As with real estate, let’s start with location location, location!  A rock in the middle of a normally wide creek would pose a problem for most animals to stroll over and defecate.  So, we’re likely dealing with an animal that is at home swimming and walking in the waters of a creek or can fly from one place to another, without worry of getting too wet.  Note, I’ve mentioned walking and flying.  That takes fish out of the running.  That leaves reptiles, amphibians, mammals and birds.

The sheer volume of the scat quickly removes reptiles and amphibians that I know would be in and around Thompson Creek in this part of Chesterfield County, SC, where we find beautiful Southern 8ths Farm.  Unless a gang of snakes, toads, lizards, frogs and/or salamanders got together to deposit scat as a community, there is simply no way for those animals to be responsible for the amount on the rock I studied.  Now, I think that takes the list down to birds and mammals.

Birds do not urinate in the way mammals do, instead releasing uric acid in their droppings.  They, instead, excrete highly nitrogenous waste as uric acid in their scat, giving the distinct white wash we are all familiar with when a bird poops on our vehicles.  Whether a Great Blue Heron, an Osprey, a Wood Duck or a Belted Kingfisher, I would very much expect that white paste to accompany the scat, were it bird droppings.  Looking at the photos of the scat, there is no white wash to be found; leaving me to limit our list of suspects to mammals.

Now, what mammal would be at home in the middle of a creek?  The two biggest contenders would immediately be either Beaver or River Otter.  Let’s look at the contents to help us continue this detective work!

Shell fragments of a crustacean, in this case Variable Crayfish (Cambarus latimanus), tell us this scat belongs to a River Otter (Lontra canadensis).

Shell fragments of a crustacean, in this case Variable Crayfish (Cambarus latimanus), tell us this scat belongs to a River Otter (Lontra canadensis).

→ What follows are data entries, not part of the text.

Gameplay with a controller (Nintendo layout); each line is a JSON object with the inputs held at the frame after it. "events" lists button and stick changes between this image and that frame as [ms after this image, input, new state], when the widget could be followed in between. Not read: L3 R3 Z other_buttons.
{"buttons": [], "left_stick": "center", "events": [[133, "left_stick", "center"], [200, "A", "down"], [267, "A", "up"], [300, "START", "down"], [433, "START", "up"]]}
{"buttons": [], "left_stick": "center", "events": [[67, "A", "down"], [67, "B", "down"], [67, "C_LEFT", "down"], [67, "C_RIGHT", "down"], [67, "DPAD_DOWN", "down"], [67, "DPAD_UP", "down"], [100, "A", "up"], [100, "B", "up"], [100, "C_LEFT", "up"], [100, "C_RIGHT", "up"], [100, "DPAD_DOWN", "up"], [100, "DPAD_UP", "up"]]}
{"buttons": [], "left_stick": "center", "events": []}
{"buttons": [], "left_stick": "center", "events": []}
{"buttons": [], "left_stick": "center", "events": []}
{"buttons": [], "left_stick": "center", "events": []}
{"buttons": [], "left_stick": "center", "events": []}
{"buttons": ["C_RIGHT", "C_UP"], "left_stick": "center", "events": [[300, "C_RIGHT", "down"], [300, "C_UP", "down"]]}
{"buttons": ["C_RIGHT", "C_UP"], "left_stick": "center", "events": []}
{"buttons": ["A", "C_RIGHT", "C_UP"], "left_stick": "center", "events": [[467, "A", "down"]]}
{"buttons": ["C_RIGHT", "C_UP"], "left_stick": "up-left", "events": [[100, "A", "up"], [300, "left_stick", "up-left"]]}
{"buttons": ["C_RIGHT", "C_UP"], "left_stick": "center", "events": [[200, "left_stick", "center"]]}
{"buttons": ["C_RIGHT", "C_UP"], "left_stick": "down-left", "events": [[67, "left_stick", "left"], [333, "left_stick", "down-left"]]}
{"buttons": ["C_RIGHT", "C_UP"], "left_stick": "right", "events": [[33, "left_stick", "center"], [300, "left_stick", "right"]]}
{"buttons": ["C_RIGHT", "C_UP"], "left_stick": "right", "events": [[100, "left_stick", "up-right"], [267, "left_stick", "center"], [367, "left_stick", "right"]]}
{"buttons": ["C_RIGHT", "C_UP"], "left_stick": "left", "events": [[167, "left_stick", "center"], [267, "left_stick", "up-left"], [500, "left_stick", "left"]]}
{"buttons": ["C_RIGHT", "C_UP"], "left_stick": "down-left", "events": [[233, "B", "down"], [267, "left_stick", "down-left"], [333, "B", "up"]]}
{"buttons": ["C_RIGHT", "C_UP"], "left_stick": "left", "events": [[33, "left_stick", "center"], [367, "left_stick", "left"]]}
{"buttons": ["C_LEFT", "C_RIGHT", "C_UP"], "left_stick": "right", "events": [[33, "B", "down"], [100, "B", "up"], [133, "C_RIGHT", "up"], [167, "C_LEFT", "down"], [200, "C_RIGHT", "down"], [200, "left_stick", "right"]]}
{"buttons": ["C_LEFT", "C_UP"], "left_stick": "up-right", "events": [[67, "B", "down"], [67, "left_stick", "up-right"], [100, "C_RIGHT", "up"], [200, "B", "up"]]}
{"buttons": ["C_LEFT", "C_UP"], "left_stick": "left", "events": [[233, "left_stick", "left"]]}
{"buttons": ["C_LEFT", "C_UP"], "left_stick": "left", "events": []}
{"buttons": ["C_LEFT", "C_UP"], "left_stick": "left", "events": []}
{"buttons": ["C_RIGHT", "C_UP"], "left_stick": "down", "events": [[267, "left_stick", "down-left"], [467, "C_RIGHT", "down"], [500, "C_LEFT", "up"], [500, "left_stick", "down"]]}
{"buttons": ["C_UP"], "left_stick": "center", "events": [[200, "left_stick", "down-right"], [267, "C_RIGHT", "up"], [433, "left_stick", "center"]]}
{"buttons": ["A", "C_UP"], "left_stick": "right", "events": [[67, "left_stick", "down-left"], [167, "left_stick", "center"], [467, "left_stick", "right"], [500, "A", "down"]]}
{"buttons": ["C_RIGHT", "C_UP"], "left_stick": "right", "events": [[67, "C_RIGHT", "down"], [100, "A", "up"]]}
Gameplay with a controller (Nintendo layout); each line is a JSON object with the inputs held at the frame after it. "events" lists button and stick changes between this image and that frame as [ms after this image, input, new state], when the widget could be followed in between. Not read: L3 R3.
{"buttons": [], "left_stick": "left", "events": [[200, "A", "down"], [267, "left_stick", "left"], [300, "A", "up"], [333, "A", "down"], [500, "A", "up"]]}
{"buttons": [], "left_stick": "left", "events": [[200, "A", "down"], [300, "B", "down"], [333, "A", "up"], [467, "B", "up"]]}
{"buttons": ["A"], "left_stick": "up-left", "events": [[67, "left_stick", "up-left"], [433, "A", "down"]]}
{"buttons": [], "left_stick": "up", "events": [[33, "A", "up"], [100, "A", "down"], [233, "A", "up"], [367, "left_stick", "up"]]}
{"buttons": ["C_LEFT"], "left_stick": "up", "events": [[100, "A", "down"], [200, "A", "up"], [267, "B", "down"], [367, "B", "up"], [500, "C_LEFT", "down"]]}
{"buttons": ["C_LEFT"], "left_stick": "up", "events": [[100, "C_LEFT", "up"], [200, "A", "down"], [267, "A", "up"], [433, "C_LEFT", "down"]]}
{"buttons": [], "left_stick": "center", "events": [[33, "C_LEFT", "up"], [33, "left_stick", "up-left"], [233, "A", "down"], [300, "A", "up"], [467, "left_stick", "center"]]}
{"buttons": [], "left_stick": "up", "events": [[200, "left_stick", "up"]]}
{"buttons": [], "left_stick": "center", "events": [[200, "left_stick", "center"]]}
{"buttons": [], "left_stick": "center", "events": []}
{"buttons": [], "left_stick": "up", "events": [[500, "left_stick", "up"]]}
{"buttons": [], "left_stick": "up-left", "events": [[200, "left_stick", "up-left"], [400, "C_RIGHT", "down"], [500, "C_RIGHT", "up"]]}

The first think that I noticed in the scat was it was loaded with shell fragments colored light red, brown and some that had been bleached white.  The shells were pieces of chewed and partially digested exoskeletons of Variable Crayfish, (Cambarus latimanus), a species of freshwater crustacean common to the piedmont regions of the Carolinas, Georgia and Alabama.  As there was animal material in the scat, that quickly eliminates Beaver; as they only eat plant material.  We now have or depositor!  River Otter (Lontra canadensis)!

With the recent drop in the water level of Thompson Creek, pickings have become a little easier when it comes to a River Otter hunting for some tasty crayfish.  This scat was evidence of a River Otter finding more than a couple and having its fill of crayfish.  River Otters will eat just about any critter it can find in the water.  Fish, eels, crayfish, aquatic invertebrates (such as the nymph stages of many dragonfly species) are just the tip of the iceberg,  I’ve seen River Otters dining on tadpoles, full grown frogs and even snakes.

Members of the Mustelidae family, which includes badgers, wolverines, minks, and ferrets, otters frequently mark their territories and communicate through musks and pheromones.  The largest family in the order, Carnivora, Mustelidae is also the most diverse family with a large range.  They will often pick prominent places, like high points, as “scent posts” to deposit very pungent scat for other otters to know they’ve been there.  A rock sitting high above the waters, such as this rock, is a perfect place to leave feces high in pheromones and musk.  This scat was at least a few days old, but it was still very aromatic!  And that’s to my human nose, a nose that has a poorly refined ability to pick up scents when compared to other mammals.  I can only imagine how far this marking station was advertising to other otters.

So, as you can see, even droppings can tell a story.  By looking into “the wasness of the is”, we were able to take scat that was several days old and still find a cool detective story.  And, that’s what Southern 8ths Farm is all about.  As Brad says, “It’s all about the story!”  And I hope to continue to bring you some great stories as we continue this great journey!